The First Holy War

The truth about the epic clash between east and west.


Many Crusaders chose not to return at all, especially second and third sons with no chance of inheriting. Those who stayed created a cultural, military, and mercantile outpost in the Holy Land. The fortresses they built after the First Crusade were usually transplanted reflections of the European feudal system, but over time the "Latin kingdoms" in the Holy Land also served as a powerful integrating force. Contact with the libraries of the Arab world opened up new worlds for the isolated scholars of Europe, who gradually gained access to a wealth of ancient Greek texts that had been preserved in Arabic since the beginning of the fall of Rome. "Violent interactions were paralleled by economic and conceptual exchanges," says Georgetown's Voll. "In some ways, the Crusades' positive intellectual dimensions outweigh the negative impact."

"The Crusades were an absolute failure, but they did integrate European travelers and traders into an ongoing world system," says Janet Abu-Lughod, author of Before European Hegemony: The World System A.D. 1250-1350. Increased demand for Middle Eastern luxury items meant that Europeans had to come up with trade goods of their own, helping build industries like wool and textiles. "By stimulating an interest in the goods of the East, they had a double-back effect on the development of European economies." Even later failures may have hidden some positive benefits. The end of the Crusades and the Latin kingdoms meant the end of easy ac-cess to Asian trade goods but not to demand for them. Some historians have speculated that the closing of the Middle East to European merchants in the 15th century accelerated the voyages of discovery that led to the New World.

But even the Europeans' increasing sophistication did little to redeem them in the eyes of the Muslims whose land they occupied and controlled. To the Arabs, they were "illiterate barbarians, for whom physical force is a supreme virtue, their religion is a despised polytheism, their medicine a collection of superstitions," writes historian Joshua Prawer in The Crusaders' Kingdom: European Colonialism in the Middle Ages. "Far from feeling inferior to the conqueror, the conquered regarded himself not only as his equal but by far his superior."
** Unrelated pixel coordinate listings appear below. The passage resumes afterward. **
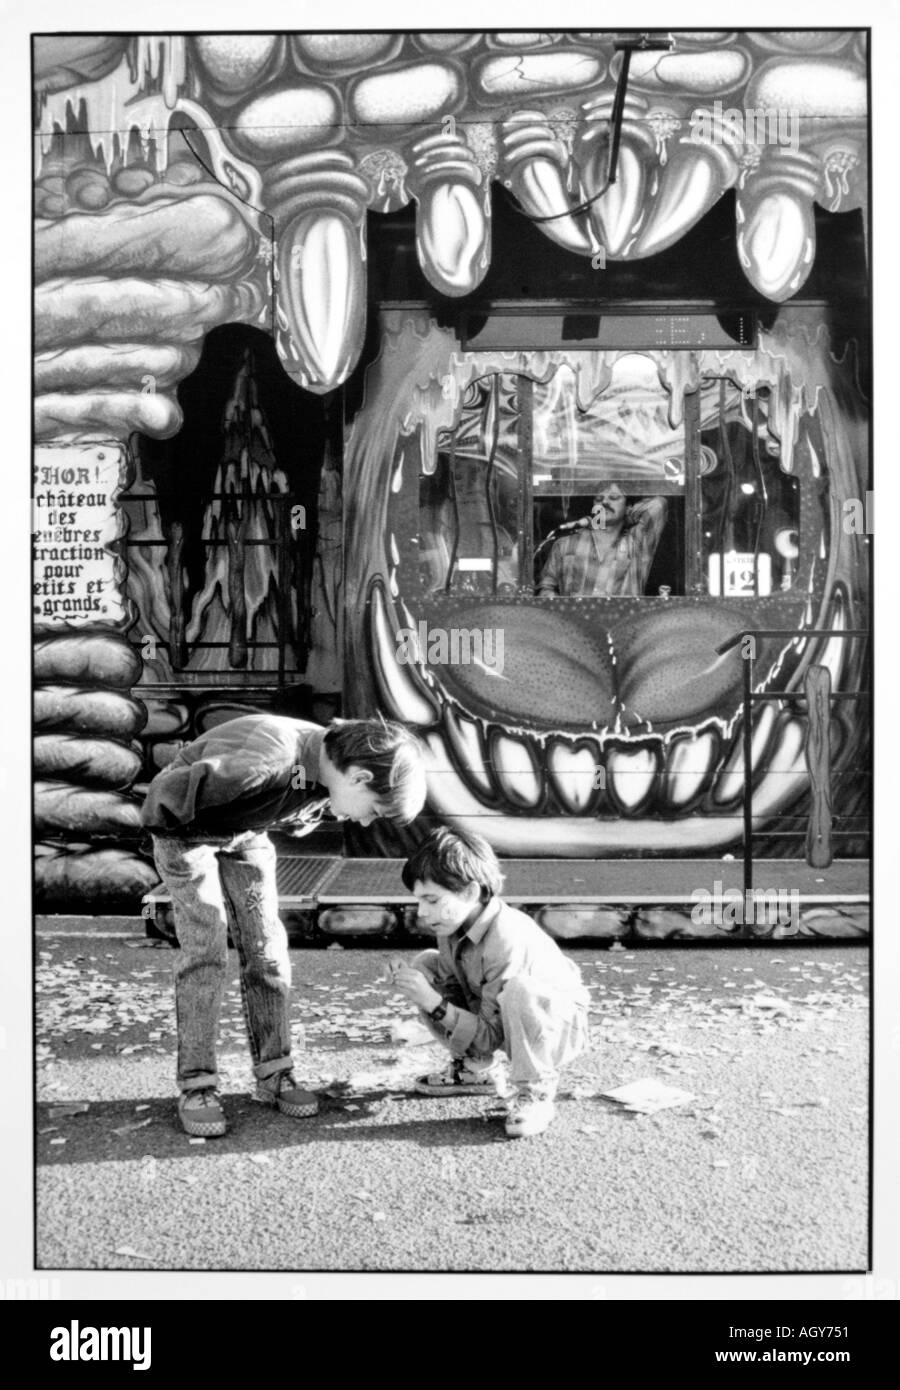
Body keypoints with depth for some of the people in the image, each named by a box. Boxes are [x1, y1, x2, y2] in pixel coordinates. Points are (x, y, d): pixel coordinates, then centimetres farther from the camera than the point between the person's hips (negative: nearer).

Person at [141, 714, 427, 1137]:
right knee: (205, 950, -12)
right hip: (184, 830, -6)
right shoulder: (271, 760, -43)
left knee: (266, 946, -1)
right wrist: (167, 823, -20)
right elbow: (169, 789, -38)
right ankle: (196, 1086, -4)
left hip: (247, 834, 6)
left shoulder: (330, 769, -16)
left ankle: (274, 1074, 8)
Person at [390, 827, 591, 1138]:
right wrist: (420, 991, -21)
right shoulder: (454, 924, -12)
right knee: (425, 964, -1)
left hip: (558, 1025, -8)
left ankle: (535, 1093, -17)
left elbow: (490, 1037, -30)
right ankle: (474, 1068, 12)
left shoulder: (507, 941, -35)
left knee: (520, 989, -42)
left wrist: (434, 1003, -35)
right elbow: (455, 994, -1)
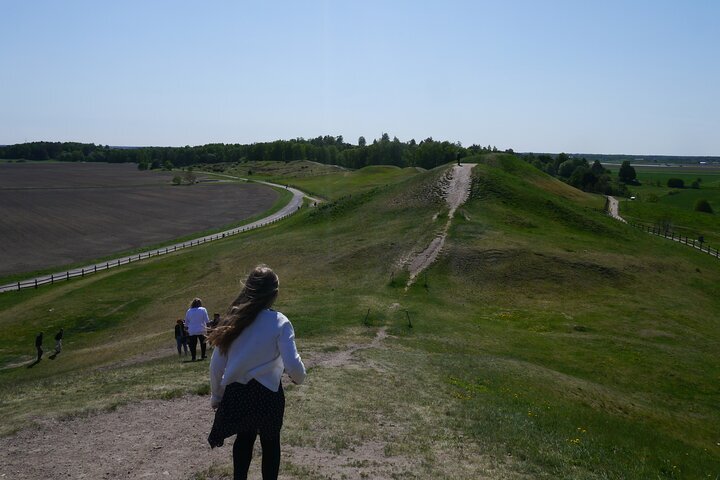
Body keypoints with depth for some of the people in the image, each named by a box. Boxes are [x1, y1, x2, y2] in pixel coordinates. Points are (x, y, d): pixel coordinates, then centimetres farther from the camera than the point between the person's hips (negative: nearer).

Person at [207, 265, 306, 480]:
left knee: (244, 439, 26)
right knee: (270, 443, 19)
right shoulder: (279, 322, -13)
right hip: (267, 394, -3)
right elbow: (293, 365, -19)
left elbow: (216, 365, 2)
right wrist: (299, 377, 3)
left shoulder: (233, 320, -2)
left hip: (236, 393, 3)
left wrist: (216, 396, 14)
More than nine centuries after Urban II called the First Crusade, the legacy of misunderstanding and animosity is still with us. In the West, many of the most lasting misperceptions of Islam stem from that time. In the Arab and Muslim world, the Crusades have made an unfortunate rhetorical comeback. "Such analogies are really not very helpful to understand the Crusades or present-day realities—they obscure rather than clarify," says Kedar. "People get so obsessed with...the past that they don't react to the reality but to the reflection." With that reflection so distorted today by rhetoric and misunderstanding, a clearer vision of the past has never been more important.